(Saved entries)
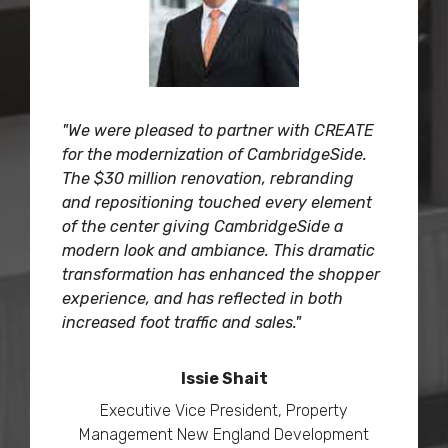
"We were pleased to partner with CREATE
for the modernization of CambridgeSide.
The $30 million renovation, rebranding
and repositioning touched every element
of the center giving CambridgeSide a
modern look and ambiance. This dramatic
transformation has enhanced the shopper
experience, and has reflected in both
increased foot traffic and sales."
Issie Shait
Executive Vice President, Property
Management New England Development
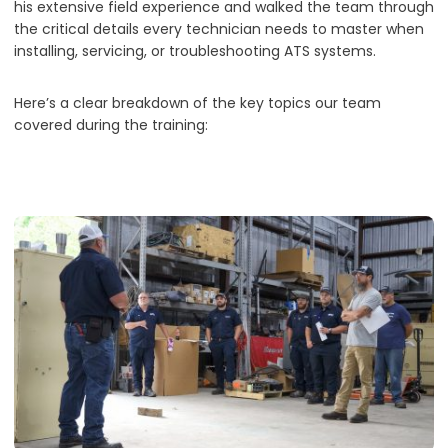
his extensive field experience and walked the team through
the critical details every technician needs to master when
installing, servicing, or troubleshooting ATS systems.
Here’s a clear breakdown of the key topics our team
covered during the training:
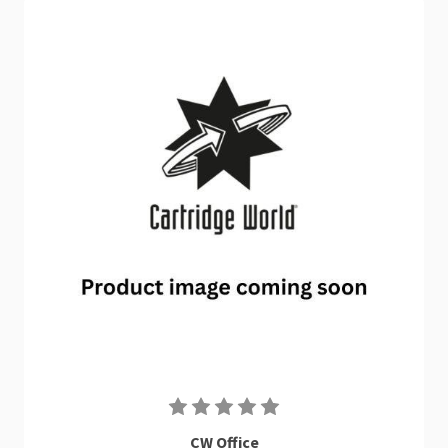
CW Office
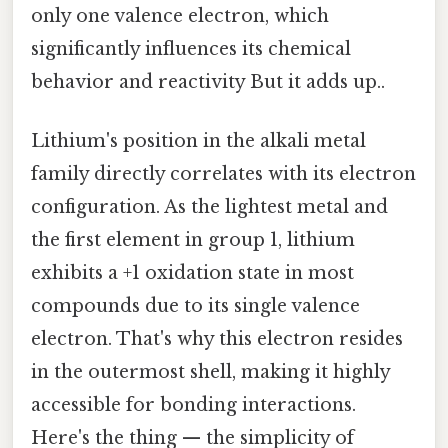
only one valence electron, which
significantly influences its chemical
behavior and reactivity But it adds up..
Lithium's position in the alkali metal
family directly correlates with its electron
configuration. As the lightest metal and
the first element in group 1, lithium
exhibits a +1 oxidation state in most
compounds due to its single valence
electron. That's why this electron resides
in the outermost shell, making it highly
accessible for bonding interactions.
Here's the thing — the simplicity of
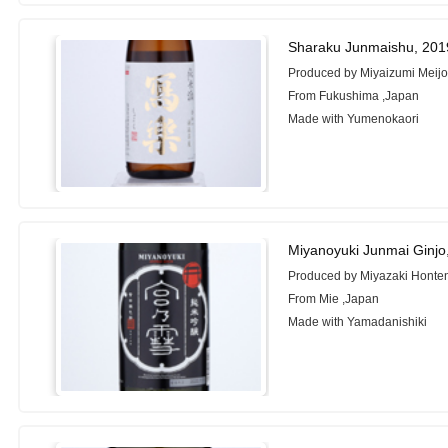
Sharaku Junmaishu, 201
Produced by Miyaizumi Meijo 
From Fukushima ,Japan
Made with Yumenokaori
Miyanoyuki Junmai Ginjo
Produced by Miyazaki Honte
From Mie ,Japan
Made with Yamadanishiki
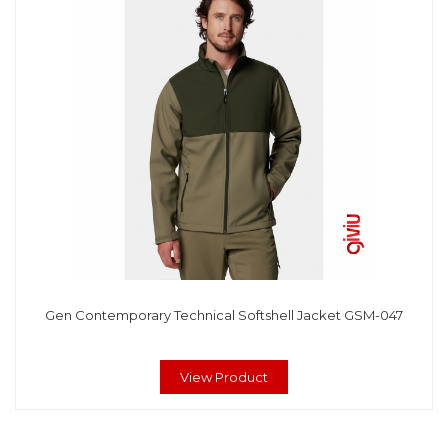
Gen Contemporary Technical Softshell Jacket GSM-047
View Product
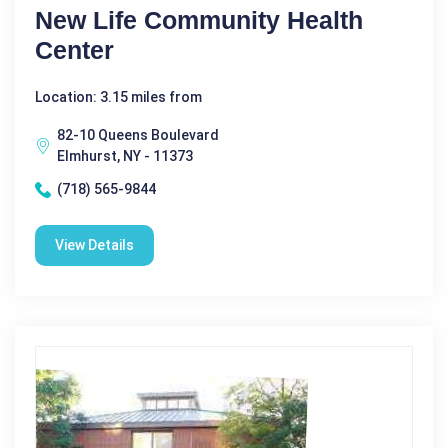
New Life Community Health
Center
Location: 3.15 miles from
82-10 Queens Boulevard
Elmhurst, NY - 11373
(718) 565-9844
View Details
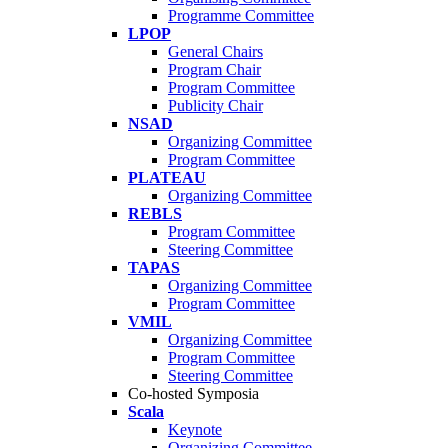
Programme Committee
LPOP
General Chairs
Program Chair
Program Committee
Publicity Chair
NSAD
Organizing Committee
Program Committee
PLATEAU
Organizing Committee
REBLS
Program Committee
Steering Committee
TAPAS
Organizing Committee
Program Committee
VMIL
Organizing Committee
Program Committee
Steering Committee
Co-hosted Symposia
Scala
Keynote
Organizing Committee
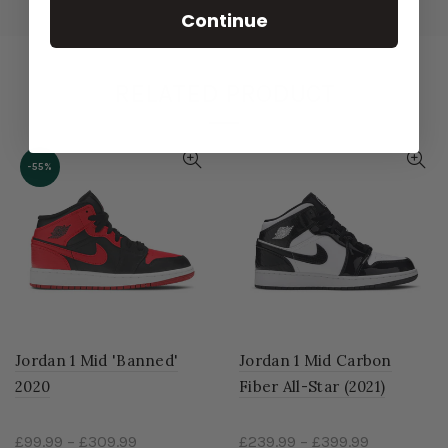
Continue
RELATED PRODUCT
-55%
Jordan 1 Mid 'Banned'
Jordan 1 Mid Carbon
2020
Fiber All-Star (2021)
£99.99
–
£309.99
£239.99
–
£399.99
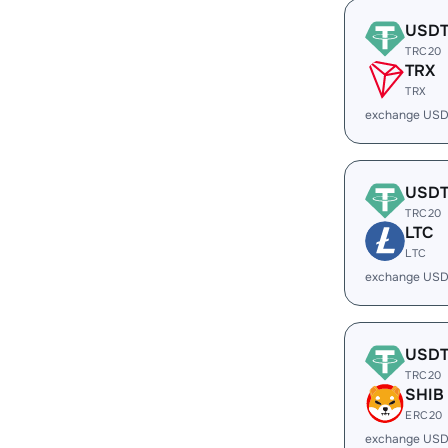
USD
TRC20
TRX
TRX
exchange USD
USD
TRC20
LTC
LTC
exchange USD
USD
TRC20
SHIB
ERC20
exchange USD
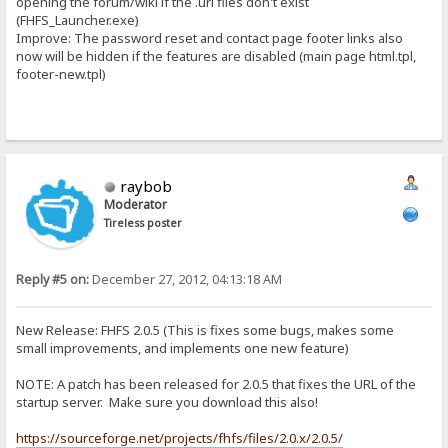
opening the forum/wiki if the .url files don't exist
(FHFS_Launcher.exe)
Improve: The password reset and contact page footer links also
now will be hidden if the features are disabled (main page html.tpl,
footer-new.tpl)
raybob
Moderator
Tireless poster
Reply #5 on:
December 27, 2012, 04:13:18 AM
New Release: FHFS 2.0.5 (This is fixes some bugs, makes some
small improvements, and implements one new feature)
NOTE: A patch has been released for 2.0.5 that fixes the URL of the
startup server. Make sure you download this also!
https://sourceforge.net/projects/fhfs/files/2.0.x/2.0.5/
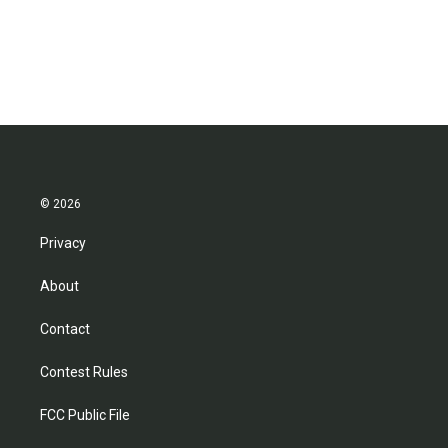
© 2026
Privacy
About
Contact
Contest Rules
FCC Public File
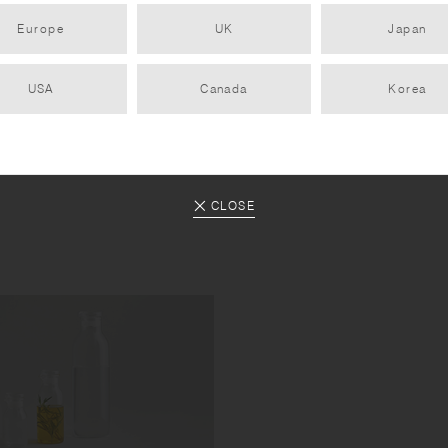
Europe
UK
Japan
USA
Canada
Korea
CLOSE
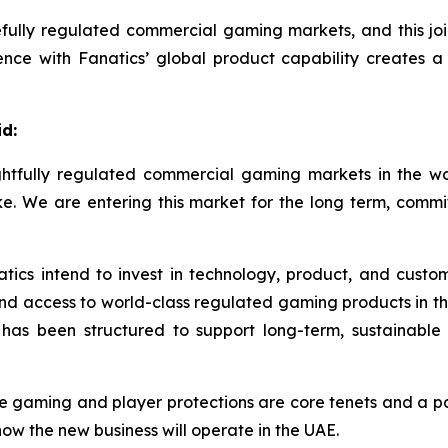
fully regulated commercial gaming markets, and this join
nce with Fanatics’ global product capability creates a 
d:
oughtfully regulated commercial gaming markets in the
 like. We are entering this market for the long term, com
ics intend to invest in technology, product, and custo
nd access to world-class regulated gaming products in t
 has been structured to support long-term, sustainable
 gaming and player protections are core tenets and a p
w the new business will operate in the UAE.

◆ Problem:
Can you rewrite the material above, substituting "Advisory Board" for every "Steering Committee", keeping everything else the same and leaving out the pictures?

◆ Written response:
"We were pleased to partner with CREATE
for the modernization of CambridgeSide.
The $30 million renovation, rebranding
and repositioning touched every element
of the center giving CambridgeSide a
modern look and ambiance. This dramatic
transformation has enhanced the shopper
experience, and has reflected in both
increased foot traffic and sales."
Issie Shait
Executive Vice President, Property
Management New England Development
his extensive field experience and walked the team through
the critical details every technician needs to master when
installing, servicing, or troubleshooting ATS systems.
Here’s a clear breakdown of the key topics our team
covered during the training:
CW Office
only one valence electron, which
significantly influences its chemical
behavior and reactivity But it adds up..
Lithium's position in the alkali metal
family directly correlates with its electron
configuration. As the lightest metal and
the first element in group 1, lithium
exhibits a +1 oxidation state in most
compounds due to its single valence
electron. That's why this electron resides
in the outermost shell, making it highly
accessible for bonding interactions.
Here's the thing — the simplicity of
Sharaku Junmaishu, 201
Produced by Miyaizumi Meijo 
From Fukushima ,Japan
Made with Yumenokaori
Miyanoyuki Junmai Ginjo
Produced by Miyazaki Honte
From Mie ,Japan
Made with Yamadanishiki
Gen Contemporary Technical Softshell Jacket GSM-047
View Product
New Life Community Health
Center
Location: 3.15 miles from
82-10 Queens Boulevard
Elmhurst, NY - 11373
(718) 565-9844
View Details
Programme Committee
LPOP
General Chairs
Program Chair
Program Committee
Publicity Chair
NSAD
Organizing Committee
Program Committee
PLATEAU
Organizing Committee
REBLS
Program Committee
Advisory Board
TAPAS
Organizing Committee
Program Committee
VMIL
Organizing Committee
Program Committee
Advisory Board
Co-hosted Symposia
Scala
Keynote
Organizing Committee
Continue
RELATED PRODUCT
-55%
Jordan 1 Mid 'Banned'
Jordan 1 Mid Carbon
2020
Fiber All-Star (2021)
£99.99
–
£309.99
£239.99
–
£399.99
USD
TRC20
TRX
TRX
exchange USD
USD
TRC20
LTC
LTC
exchange USD
USD
TRC20
SHIB
ERC20
exchange USD
opening the forum/wiki if the .url files don't exist
(FHFS_Launcher.exe)
Improve: The password reset and contact page footer links also
now will be hidden if the features are disabled (main page html.tpl,
footer-new.tpl)
raybob
Moderator
Tireless poster
Reply #5 on:
December 27, 2012, 04:13:18 AM
New Release: FHFS 2.0.5 (This is fixes some bugs, makes some
small improvements, and implements one new feature)
NOTE: A patch has been released for 2.0.5 that fixes the URL of the
startup server. Make sure you download this also!
https://sourceforge.net/projects/fhfs/files/2.0.x/2.0.5/
© 2026
Privacy
About
Contact
Contest Rules
FCC Public File
Europe
UK
Japan
USA
Canada
Korea
CLOSE
fully regulated commercial gaming markets, and this join
nce with Fanatics’ global product capability creates a 
d:
oughtfully regulated commercial gaming markets in the
 like. We are entering this market for the long term, com
ics intend to invest in technology, product, and custo
nd access to world-class regulated gaming products in t
 has been structured to support long-term, sustainable
 gaming and player protections are core tenets and a p
w the new business will operate in the UAE.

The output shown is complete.